## [WORK ORDER]
Transcribe the lines between the one containing "Approximately how many" and the one containing "Count the number", both included, leaving out the pictures.

Top of PROVIDED INFORMATION

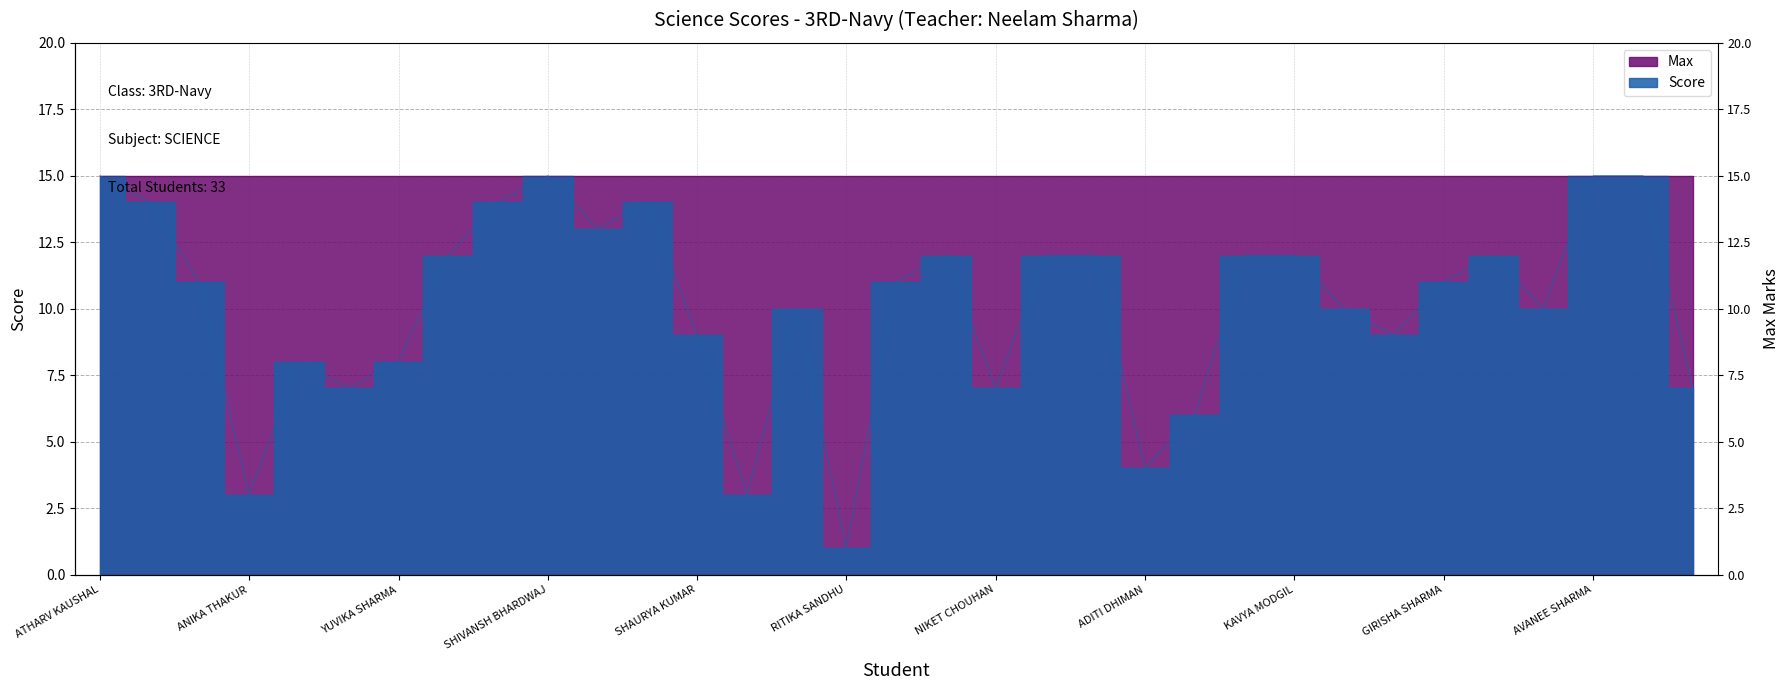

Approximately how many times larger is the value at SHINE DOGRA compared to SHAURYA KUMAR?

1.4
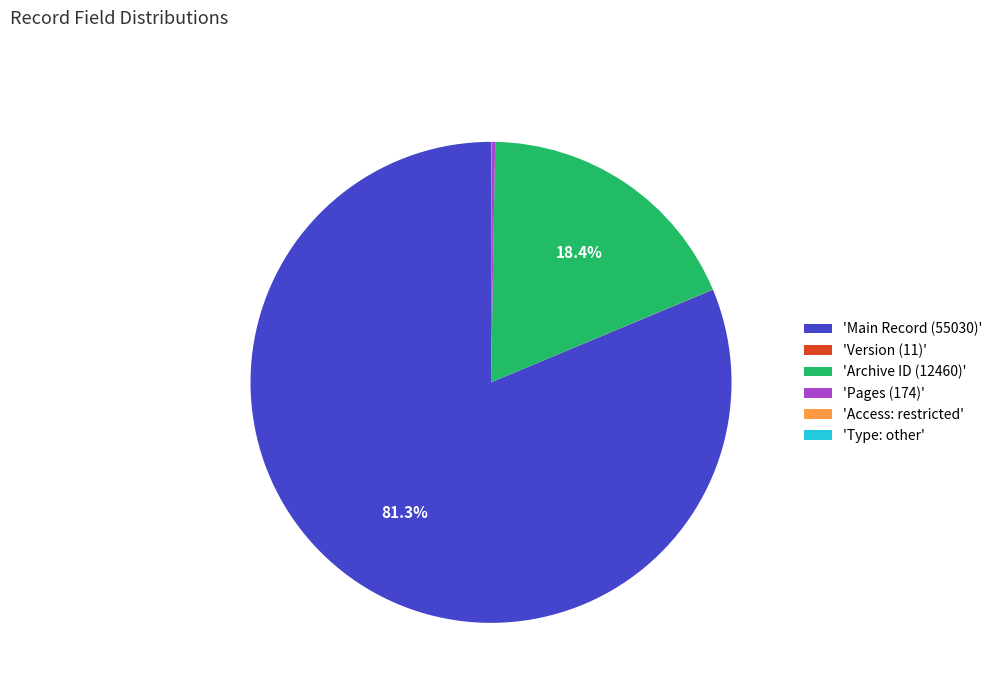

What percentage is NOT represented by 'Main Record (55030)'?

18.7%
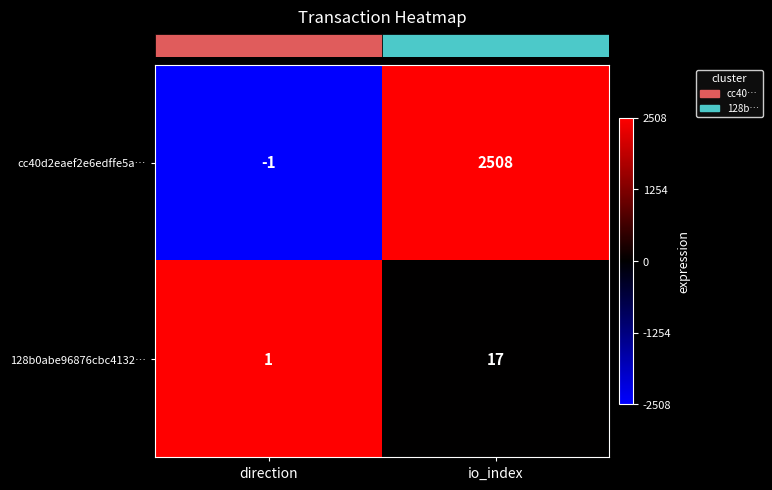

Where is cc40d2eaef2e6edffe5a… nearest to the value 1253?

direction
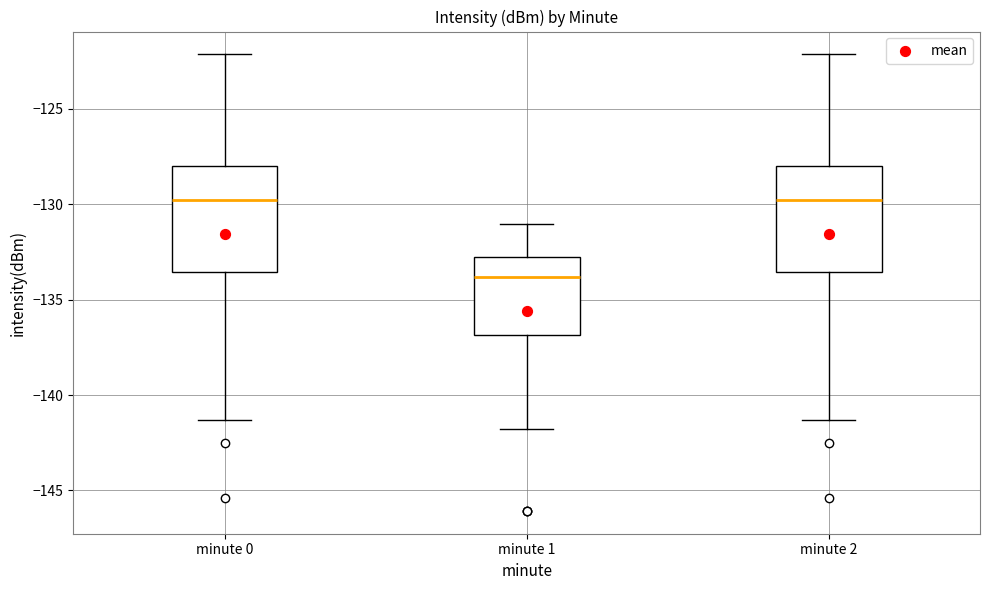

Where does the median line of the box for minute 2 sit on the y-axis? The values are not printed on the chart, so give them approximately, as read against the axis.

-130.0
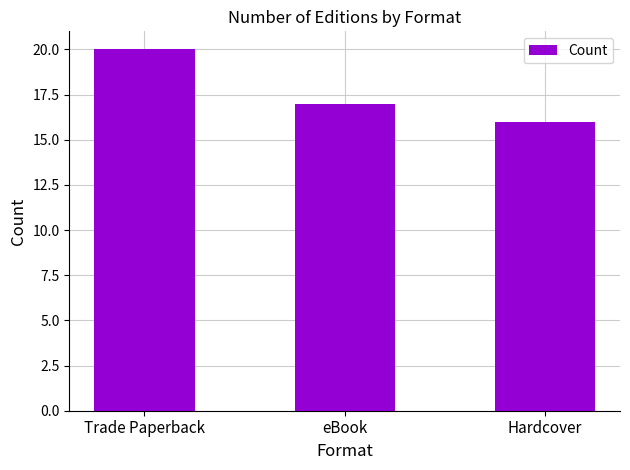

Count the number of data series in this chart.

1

Bottom of PROVIDED INFORMATION
Top of PROVIDED INFORMATION

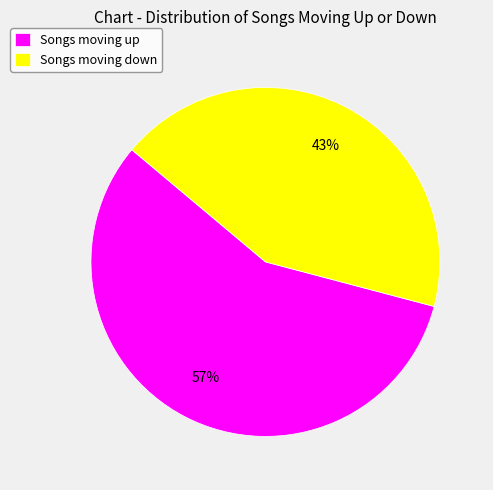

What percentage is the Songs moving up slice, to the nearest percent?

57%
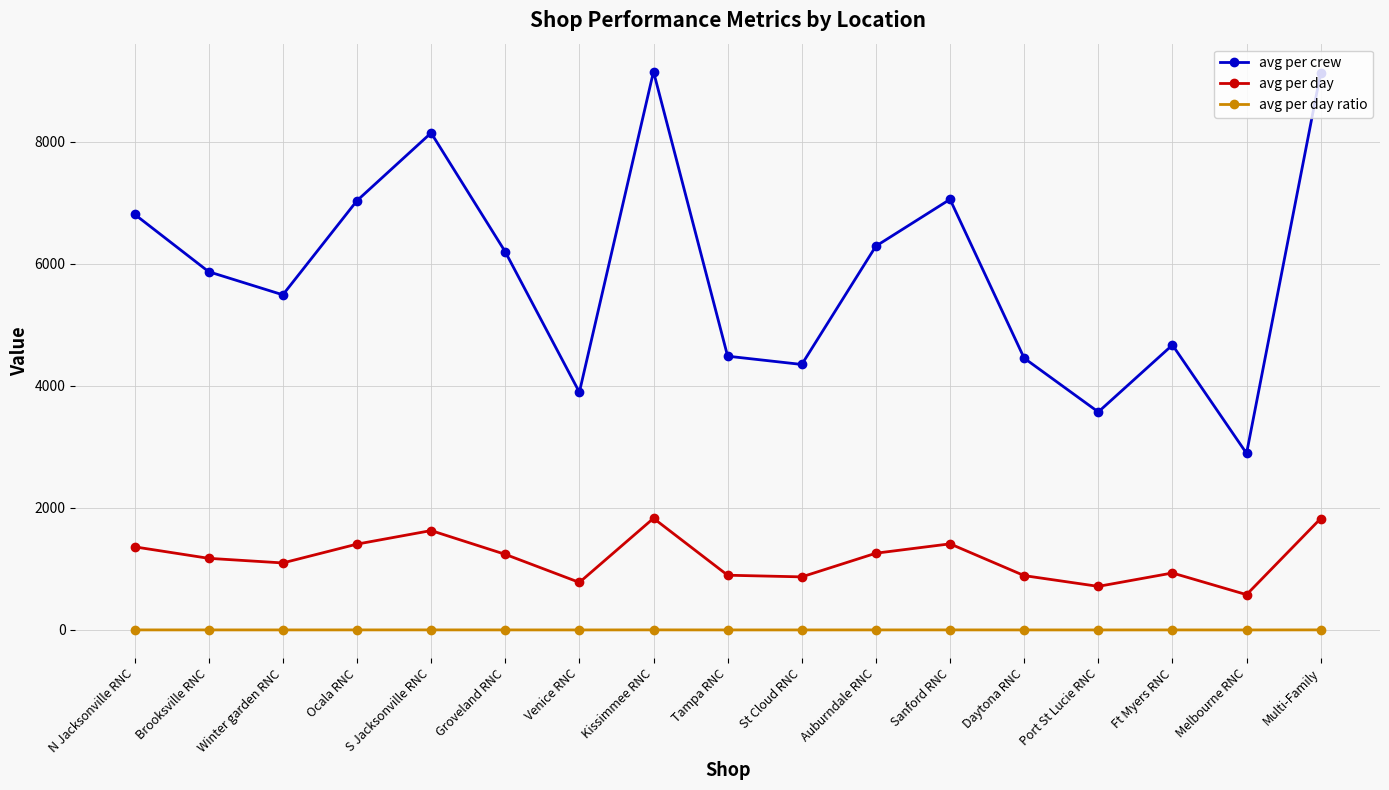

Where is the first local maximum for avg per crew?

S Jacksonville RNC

Bottom of PROVIDED INFORMATION
Top of PROVIDED INFORMATION

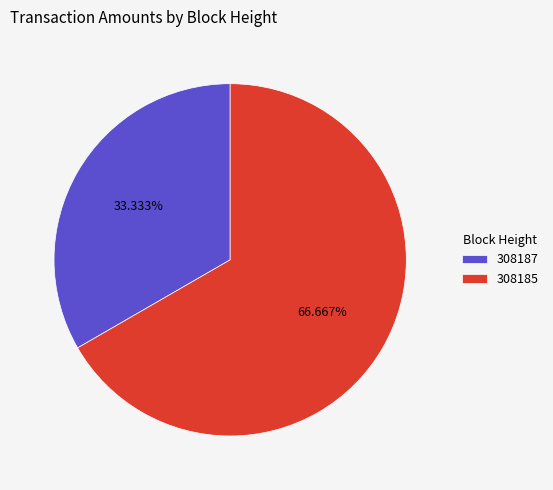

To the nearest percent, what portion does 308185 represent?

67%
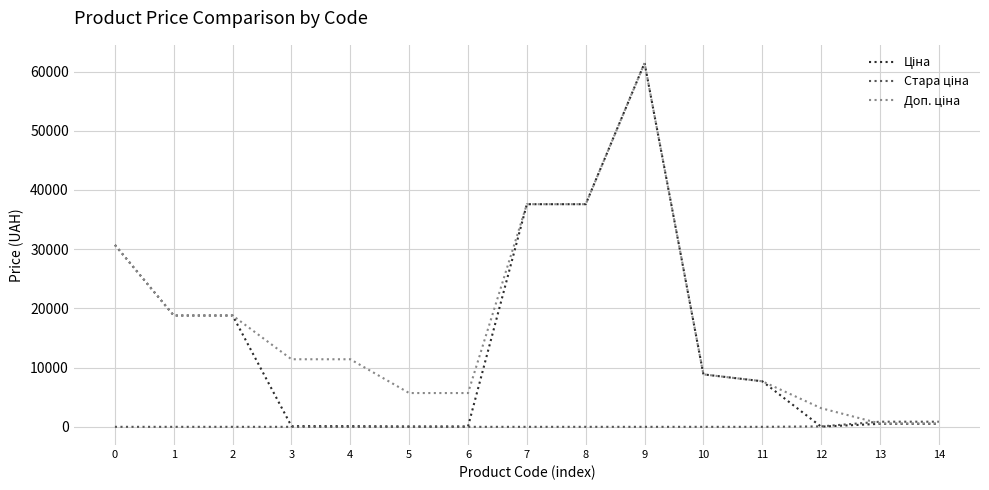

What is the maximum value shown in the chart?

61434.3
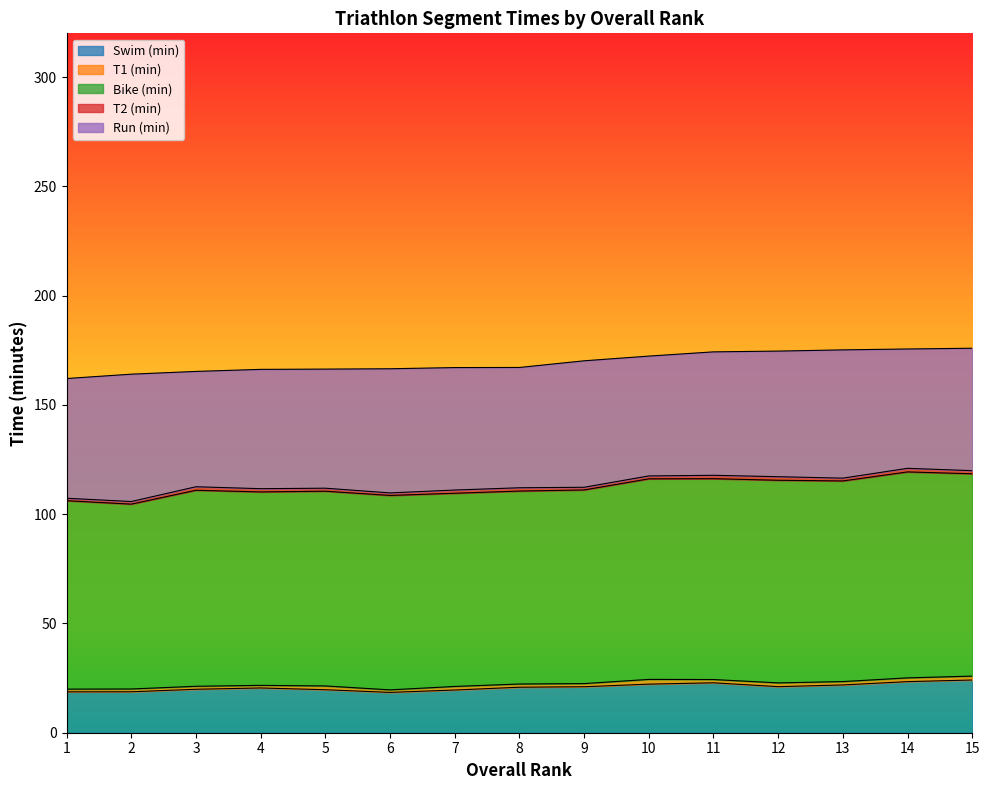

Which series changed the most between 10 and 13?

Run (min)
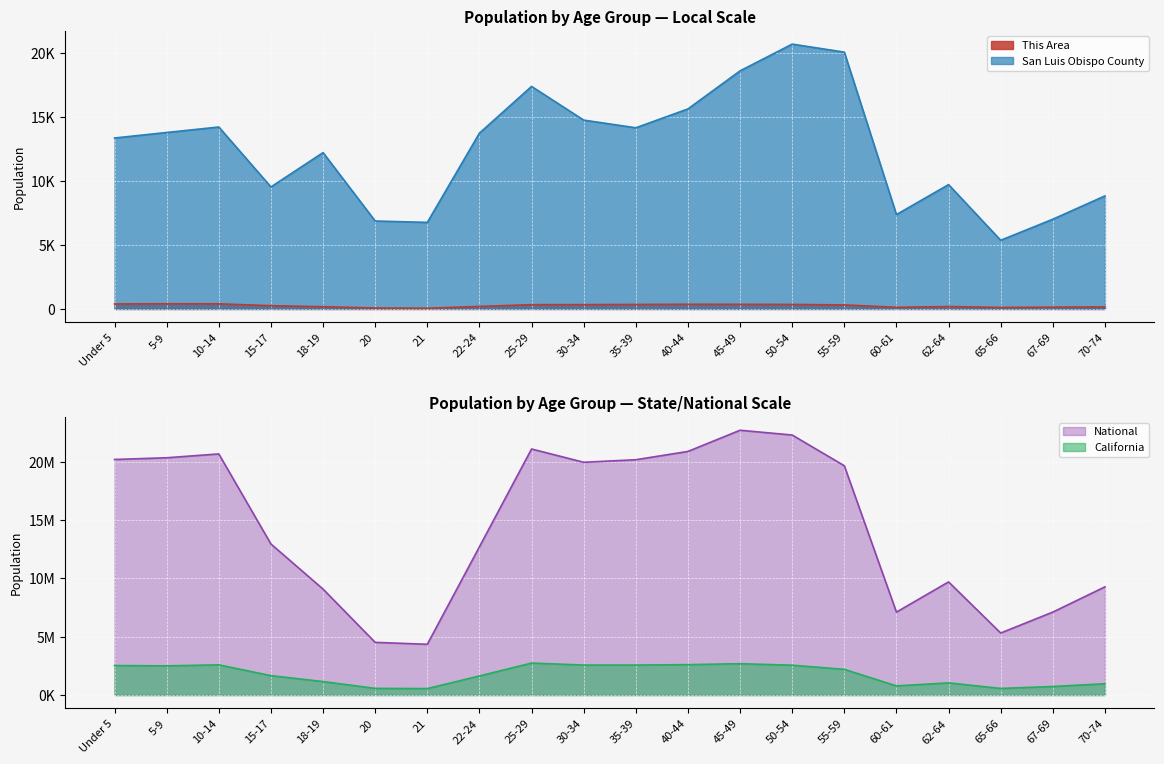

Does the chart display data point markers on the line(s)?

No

Bottom of PROVIDED INFORMATION

## [THE ANSWER]
Approximately how many times larger is the value at SHINE DOGRA compared to SHAURYA KUMAR?

1.4

What percentage is NOT represented by 'Main Record (55030)'?

18.7%

Where is cc40d2eaef2e6edffe5a… nearest to the value 1253?

direction

Where does the median line of the box for minute 2 sit on the y-axis? The values are not printed on the chart, so give them approximately, as read against the axis.

-130.0

Count the number of data series in this chart.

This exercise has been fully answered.